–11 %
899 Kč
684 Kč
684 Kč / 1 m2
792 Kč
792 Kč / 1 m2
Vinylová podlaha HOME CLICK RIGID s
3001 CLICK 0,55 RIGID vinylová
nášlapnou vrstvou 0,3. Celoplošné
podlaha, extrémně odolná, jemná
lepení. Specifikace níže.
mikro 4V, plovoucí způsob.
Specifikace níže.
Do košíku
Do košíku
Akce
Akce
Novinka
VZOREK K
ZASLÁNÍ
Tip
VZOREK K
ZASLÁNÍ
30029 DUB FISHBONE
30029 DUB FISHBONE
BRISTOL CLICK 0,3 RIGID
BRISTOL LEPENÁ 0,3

+++++

**To-do item**
Lines with the word "Specifikace": copy each one from the data above.

**Written response**
lepení. Specifikace níže.
Specifikace níže.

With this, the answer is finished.